* **DIRECTIVE**
Return every one of the entries below unchanged, line for line.

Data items
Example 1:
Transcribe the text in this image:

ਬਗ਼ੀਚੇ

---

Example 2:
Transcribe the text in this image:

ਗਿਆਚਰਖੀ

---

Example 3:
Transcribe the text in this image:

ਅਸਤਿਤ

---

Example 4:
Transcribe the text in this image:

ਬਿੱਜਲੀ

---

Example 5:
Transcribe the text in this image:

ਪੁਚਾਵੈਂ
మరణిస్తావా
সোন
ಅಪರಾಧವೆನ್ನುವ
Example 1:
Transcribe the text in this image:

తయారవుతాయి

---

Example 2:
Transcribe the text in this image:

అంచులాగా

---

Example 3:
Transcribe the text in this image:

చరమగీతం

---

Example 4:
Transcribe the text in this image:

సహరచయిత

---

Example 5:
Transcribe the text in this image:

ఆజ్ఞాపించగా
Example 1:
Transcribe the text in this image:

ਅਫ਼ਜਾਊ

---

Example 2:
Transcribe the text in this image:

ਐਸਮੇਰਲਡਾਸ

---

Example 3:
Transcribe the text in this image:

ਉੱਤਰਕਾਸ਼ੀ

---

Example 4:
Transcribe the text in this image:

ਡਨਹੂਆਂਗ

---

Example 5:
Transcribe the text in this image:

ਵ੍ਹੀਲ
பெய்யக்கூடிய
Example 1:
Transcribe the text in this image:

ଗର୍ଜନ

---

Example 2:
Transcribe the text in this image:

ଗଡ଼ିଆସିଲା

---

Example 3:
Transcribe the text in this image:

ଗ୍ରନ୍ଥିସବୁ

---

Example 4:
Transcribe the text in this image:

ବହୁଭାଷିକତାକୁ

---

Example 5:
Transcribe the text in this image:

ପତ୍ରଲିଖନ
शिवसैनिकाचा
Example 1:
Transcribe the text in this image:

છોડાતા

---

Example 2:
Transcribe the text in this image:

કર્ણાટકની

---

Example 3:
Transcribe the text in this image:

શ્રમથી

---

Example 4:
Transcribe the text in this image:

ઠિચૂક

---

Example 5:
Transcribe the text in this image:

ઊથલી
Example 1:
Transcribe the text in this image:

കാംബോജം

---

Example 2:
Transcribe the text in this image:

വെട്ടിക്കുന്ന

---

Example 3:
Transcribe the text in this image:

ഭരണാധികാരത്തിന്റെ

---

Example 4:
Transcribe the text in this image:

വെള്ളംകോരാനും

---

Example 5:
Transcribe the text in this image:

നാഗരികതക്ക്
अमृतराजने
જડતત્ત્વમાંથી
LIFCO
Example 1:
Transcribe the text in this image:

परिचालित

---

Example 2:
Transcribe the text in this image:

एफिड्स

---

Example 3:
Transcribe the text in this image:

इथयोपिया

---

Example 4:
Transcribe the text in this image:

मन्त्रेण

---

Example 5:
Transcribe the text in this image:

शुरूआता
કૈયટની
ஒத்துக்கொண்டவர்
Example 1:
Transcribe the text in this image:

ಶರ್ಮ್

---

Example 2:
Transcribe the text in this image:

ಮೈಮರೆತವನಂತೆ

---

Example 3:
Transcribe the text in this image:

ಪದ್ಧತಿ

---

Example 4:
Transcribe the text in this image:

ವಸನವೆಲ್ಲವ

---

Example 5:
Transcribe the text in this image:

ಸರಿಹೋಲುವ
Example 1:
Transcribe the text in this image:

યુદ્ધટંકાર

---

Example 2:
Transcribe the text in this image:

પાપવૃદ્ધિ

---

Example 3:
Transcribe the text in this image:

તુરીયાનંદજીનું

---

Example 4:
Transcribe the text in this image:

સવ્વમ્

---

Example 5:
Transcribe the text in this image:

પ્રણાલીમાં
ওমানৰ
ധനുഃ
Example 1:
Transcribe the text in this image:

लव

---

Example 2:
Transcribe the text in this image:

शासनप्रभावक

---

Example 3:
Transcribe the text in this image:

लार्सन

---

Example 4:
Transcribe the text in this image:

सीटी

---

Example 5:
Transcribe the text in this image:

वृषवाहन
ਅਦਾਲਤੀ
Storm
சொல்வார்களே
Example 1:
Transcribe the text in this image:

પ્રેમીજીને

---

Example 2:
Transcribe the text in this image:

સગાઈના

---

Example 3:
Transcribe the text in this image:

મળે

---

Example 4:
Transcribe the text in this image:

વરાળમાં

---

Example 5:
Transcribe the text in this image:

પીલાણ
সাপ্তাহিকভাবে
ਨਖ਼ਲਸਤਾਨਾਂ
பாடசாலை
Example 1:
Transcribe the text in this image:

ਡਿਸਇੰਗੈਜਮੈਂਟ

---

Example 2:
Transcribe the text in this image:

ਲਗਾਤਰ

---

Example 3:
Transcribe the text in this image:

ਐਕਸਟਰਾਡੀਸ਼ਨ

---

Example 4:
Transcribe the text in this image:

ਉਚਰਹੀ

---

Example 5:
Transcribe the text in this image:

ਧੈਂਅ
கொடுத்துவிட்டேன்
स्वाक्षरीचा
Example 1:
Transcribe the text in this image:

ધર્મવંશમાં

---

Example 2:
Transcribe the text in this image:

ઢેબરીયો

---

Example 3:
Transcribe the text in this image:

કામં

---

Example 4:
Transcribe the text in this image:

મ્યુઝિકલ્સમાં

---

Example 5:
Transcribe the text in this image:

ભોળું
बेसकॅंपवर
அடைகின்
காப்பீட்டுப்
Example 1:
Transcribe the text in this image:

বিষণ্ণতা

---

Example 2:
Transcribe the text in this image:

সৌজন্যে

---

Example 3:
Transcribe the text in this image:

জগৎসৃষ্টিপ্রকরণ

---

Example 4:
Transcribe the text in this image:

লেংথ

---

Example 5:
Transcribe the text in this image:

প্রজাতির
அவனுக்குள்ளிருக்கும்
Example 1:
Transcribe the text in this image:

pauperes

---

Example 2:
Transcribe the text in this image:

* **SOLVED EXERCISE**
Example 1:
Transcribe the text in this image:

ਬਗ਼ੀਚੇ

---

Example 2:
Transcribe the text in this image:

ਗਿਆਚਰਖੀ

---

Example 3:
Transcribe the text in this image:

ਅਸਤਿਤ

---

Example 4:
Transcribe the text in this image:

ਬਿੱਜਲੀ

---

Example 5:
Transcribe the text in this image:

ਪੁਚਾਵੈਂ
మరణిస్తావా
সোন
ಅಪರಾಧವೆನ್ನುವ
Example 1:
Transcribe the text in this image:

తయారవుతాయి

---

Example 2:
Transcribe the text in this image:

అంచులాగా

---

Example 3:
Transcribe the text in this image:

చరమగీతం

---

Example 4:
Transcribe the text in this image:

సహరచయిత

---

Example 5:
Transcribe the text in this image:

ఆజ్ఞాపించగా
Example 1:
Transcribe the text in this image:

ਅਫ਼ਜਾਊ

---

Example 2:
Transcribe the text in this image:

ਐਸਮੇਰਲਡਾਸ

---

Example 3:
Transcribe the text in this image:

ਉੱਤਰਕਾਸ਼ੀ

---

Example 4:
Transcribe the text in this image:

ਡਨਹੂਆਂਗ

---

Example 5:
Transcribe the text in this image:

ਵ੍ਹੀਲ
பெய்யக்கூடிய
Example 1:
Transcribe the text in this image:

ଗର୍ଜନ

---

Example 2:
Transcribe the text in this image:

ଗଡ଼ିଆସିଲା

---

Example 3:
Transcribe the text in this image:

ଗ୍ରନ୍ଥିସବୁ

---

Example 4:
Transcribe the text in this image:

ବହୁଭାଷିକତାକୁ

---

Example 5:
Transcribe the text in this image:

ପତ୍ରଲିଖନ
शिवसैनिकाचा
Example 1:
Transcribe the text in this image:

છોડાતા

---

Example 2:
Transcribe the text in this image:

કર્ણાટકની

---

Example 3:
Transcribe the text in this image:

શ્રમથી

---

Example 4:
Transcribe the text in this image:

ઠિચૂક

---

Example 5:
Transcribe the text in this image:

ઊથલી
Example 1:
Transcribe the text in this image:

കാംബോജം

---

Example 2:
Transcribe the text in this image:

വെട്ടിക്കുന്ന

---

Example 3:
Transcribe the text in this image:

ഭരണാധികാരത്തിന്റെ

---

Example 4:
Transcribe the text in this image:

വെള്ളംകോരാനും

---

Example 5:
Transcribe the text in this image:

നാഗരികതക്ക്
अमृतराजने
જડતત્ત્વમાંથી
LIFCO
Example 1:
Transcribe the text in this image:

परिचालित

---

Example 2:
Transcribe the text in this image:

एफिड्स

---

Example 3:
Transcribe the text in this image:

इथयोपिया

---

Example 4:
Transcribe the text in this image:

मन्त्रेण

---

Example 5:
Transcribe the text in this image:

शुरूआता
કૈયટની
ஒத்துக்கொண்டவர்
Example 1:
Transcribe the text in this image:

ಶರ್ಮ್

---

Example 2:
Transcribe the text in this image:

ಮೈಮರೆತವನಂತೆ

---

Example 3:
Transcribe the text in this image:

ಪದ್ಧತಿ

---

Example 4:
Transcribe the text in this image:

ವಸನವೆಲ್ಲವ

---

Example 5:
Transcribe the text in this image:

ಸರಿಹೋಲುವ
Example 1:
Transcribe the text in this image:

યુદ્ધટંકાર

---

Example 2:
Transcribe the text in this image:

પાપવૃદ્ધિ

---

Example 3:
Transcribe the text in this image:

તુરીયાનંદજીનું

---

Example 4:
Transcribe the text in this image:

સવ્વમ્

---

Example 5:
Transcribe the text in this image:

પ્રણાલીમાં
ওমানৰ
ധനുഃ
Example 1:
Transcribe the text in this image:

लव

---

Example 2:
Transcribe the text in this image:

शासनप्रभावक

---

Example 3:
Transcribe the text in this image:

लार्सन

---

Example 4:
Transcribe the text in this image:

सीटी

---

Example 5:
Transcribe the text in this image:

वृषवाहन
ਅਦਾਲਤੀ
Storm
சொல்வார்களே
Example 1:
Transcribe the text in this image:

પ્રેમીજીને

---

Example 2:
Transcribe the text in this image:

સગાઈના

---

Example 3:
Transcribe the text in this image:

મળે

---

Example 4:
Transcribe the text in this image:

વરાળમાં

---

Example 5:
Transcribe the text in this image:

પીલાણ
সাপ্তাহিকভাবে
ਨਖ਼ਲਸਤਾਨਾਂ
பாடசாலை
Example 1:
Transcribe the text in this image:

ਡਿਸਇੰਗੈਜਮੈਂਟ

---

Example 2:
Transcribe the text in this image:

ਲਗਾਤਰ

---

Example 3:
Transcribe the text in this image:

ਐਕਸਟਰਾਡੀਸ਼ਨ

---

Example 4:
Transcribe the text in this image:

ਉਚਰਹੀ

---

Example 5:
Transcribe the text in this image:

ਧੈਂਅ
கொடுத்துவிட்டேன்
स्वाक्षरीचा
Example 1:
Transcribe the text in this image:

ધર્મવંશમાં

---

Example 2:
Transcribe the text in this image:

ઢેબરીયો

---

Example 3:
Transcribe the text in this image:

કામં

---

Example 4:
Transcribe the text in this image:

મ્યુઝિકલ્સમાં

---

Example 5:
Transcribe the text in this image:

ભોળું
बेसकॅंपवर
அடைகின்
காப்பீட்டுப்
Example 1:
Transcribe the text in this image:

বিষণ্ণতা

---

Example 2:
Transcribe the text in this image:

সৌজন্যে

---

Example 3:
Transcribe the text in this image:

জগৎসৃষ্টিপ্রকরণ

---

Example 4:
Transcribe the text in this image:

লেংথ

---

Example 5:
Transcribe the text in this image:

প্রজাতির
அவனுக்குள்ளிருக்கும்
Example 1:
Transcribe the text in this image:

pauperes

---

Example 2:
Transcribe the text in this image:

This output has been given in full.